Our primary question at this point ought to be, what are the faithful to do when their bishops are in heresy? The patristic answer is clear: break communion immediately, because those bishops no longer represent the Church, but a foreign body. It is impossible for Orthodox Christians to hold communion with heretical bishops, inasmuch as a common Eucharistic cup denotes a common faith. St. Cyril of Alexandria states that "the Body of Christ binds us into unity" and "there is no division of belief among the faithful." And the Apostle Paul asks, "What communion hath light with darkness? Or what concord hath Christ with Belial?"

When the Monothelete bishop Theodosius asked St. Maximus the Confessor why he had cut himself off from communion with see of Constantinople, the saint replied,

In the sixth indiction of the last cycle, Cyrus, Patriarch of Alexendria, published the Nine Chapters [stating that Christ had but a single energy,] which were approved by the see of Constantinople. Soon the novelties proposed in that document were followed by others, overturning the definitions of holy councils. These innovations were devised by primates of the Church of Constantinople: Sergius, Pyrrhus, and Paul, as all the other Churches know very well. This is the reason I, your servant, am not in communion with the throne of Constantinople. Let the offenses introduced by those men be rejected and the abettors deposed; then the way to salvation will be cleared, and you will walk the smooth path of the Gospel unhindered by heresy. When I see the Church of Constantinople walking as she was formerly, I shall enter into communion with her uncompelled, but as long as the scandal of heresy persists in her and her bishops are miscreants, no argument or persecution will win me over to your side.

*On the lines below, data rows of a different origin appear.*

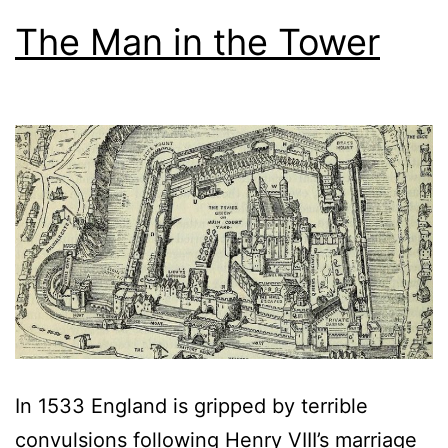
The Man in the Tower
In 1533 England is gripped by terrible
convulsions following Henry VIII’s marriage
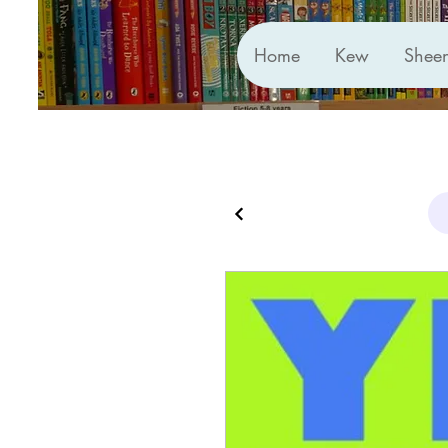
Home
Kew
Shee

On another occasion the Eparch of Constantinople asked St. Maximus, "Will you enter into communion with our Church, or not?"

"I will not," said the saint.

"Why?" asked the Eparch.

"Because it has rejected the rulings of Orthodox councils," said Maximus.

The Eparch continued, "If that be so, how is it that the fathers of those councils remain in the diptychs of our Church?"

"How do you profit by commemorating them, when you renounce their doctrines?" countered the saint.

Examples such as these could be multiplied almost indefinitely. Suffice to say that the most basic criterion of Orthodox ecclesiology is to refrain from communion with heretical bishops. This applies even before such bishops are condemned by an ecumenical council, as we see from the case of St. Maximus, who broke communion decades before the condemnation of Monoenergism and Monothelitism by the 6th Ecumenical Council.

The sound application of these principles to the present-day situation should be obvious. Anyone who considers himself to be an Orthodox Christian should sever communion with any bishop who preaches, participates in, or furthers Ecumenism directly or indirectly; and he should join himself to those Orthodox Christians who already have ceased ecclesiastical contact with such bishops. Those Christians are precisely the Old Calendarists, or True Orthodox Christians, who rejected the heresy of Ecumenism the moment it appeared, and in no way allowed themselves to be defiled by communion with bishops who alter the faith of the Apostles. When the conservative New Calendarists take this same step, they will be following the path of the Holy Fathers; they will have separated themselves from the heretics, and joined themselves to the assembly of the Orthodox.